Фрагмент документа >>

#####

В Наркомтруде им заявили, что, к сожалению, в нынешних усло­виях ничего не могут для них сделать; не в состоянии обеспечить ни топливом, ни сырьем, ни заказами или клиентами, ни транспортом, ни оборотными средствами. В качестве утешения им сказали, что 90 % заводов находятся в таком же точно положении, и правительство вскоре примет меры, чтобы они вновь заработали.

Тогда рабочие попытались заставить завод работать собственными средствами, надеясь найти все необходимое для продолжения производ­ства и обеспечения сбыта в достаточном объеме.

Однако Наркомтруд проинформировал Рабочий комитет завода, что, поскольку их случай не единичный и очень многие предприятия находятся в такой же ситуации, правительство решило закрыть их, уволить рабочих, выплатив им зарплату за два или три месяца, и ожи­дать лучших времен.

Рабочие завода Нобеля совершенно не были согласны с правитель­ством. Они хотели продолжать работу и сохранить производство. У них возникла уверенность, что это удастся. Они сообщили об этом прави­тельству. Ответом был категорический отказ. Правительство заявило, что, руководя всей страной и неся перед ней ответственность, оно не может допустить, чтобы каждый действовал на свое усмотрение, это привело бы к полному хаосу; правительство вынуждено принимать об­щие меры, а в том, что касается таких предприятий, как завод Нобеля, такой мерой может быть только закрытие.

#####

Данные >>

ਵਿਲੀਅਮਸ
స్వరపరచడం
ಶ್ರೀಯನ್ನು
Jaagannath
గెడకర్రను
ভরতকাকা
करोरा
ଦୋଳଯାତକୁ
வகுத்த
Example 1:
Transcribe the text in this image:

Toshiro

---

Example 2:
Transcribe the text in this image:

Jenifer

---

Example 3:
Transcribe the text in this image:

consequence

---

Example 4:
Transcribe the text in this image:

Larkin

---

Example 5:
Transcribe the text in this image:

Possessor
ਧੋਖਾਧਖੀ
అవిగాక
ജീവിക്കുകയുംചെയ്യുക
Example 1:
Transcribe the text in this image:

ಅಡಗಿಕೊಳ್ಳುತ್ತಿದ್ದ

#####

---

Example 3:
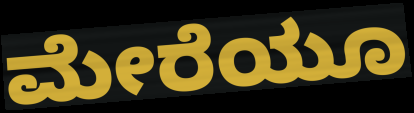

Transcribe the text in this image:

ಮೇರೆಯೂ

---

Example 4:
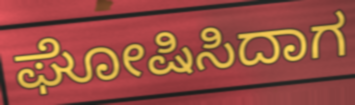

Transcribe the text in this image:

#####

Формулировка задания >>
Перепечатайте без изменений часть текста о заводе Нобеля, начиная со слов «В Наркомтруде им» и заканчивая словами «ожи­дать лучших времен.».

Ответ к заданию >>
В Наркомтруде им заявили, что, к сожалению, в нынешних усло­виях ничего не могут для них сделать; не в состоянии обеспечить ни топливом, ни сырьем, ни заказами или клиентами, ни транспортом, ни оборотными средствами. В качестве утешения им сказали, что 90 % заводов находятся в таком же точно положении, и правительство вскоре примет меры, чтобы они вновь заработали.

Тогда рабочие попытались заставить завод работать собственными средствами, надеясь найти все необходимое для продолжения производ­ства и обеспечения сбыта в достаточном объеме.

Однако Наркомтруд проинформировал Рабочий комитет завода, что, поскольку их случай не единичный и очень многие предприятия находятся в такой же ситуации, правительство решило закрыть их, уволить рабочих, выплатив им зарплату за два или три месяца, и ожи­дать лучших времен.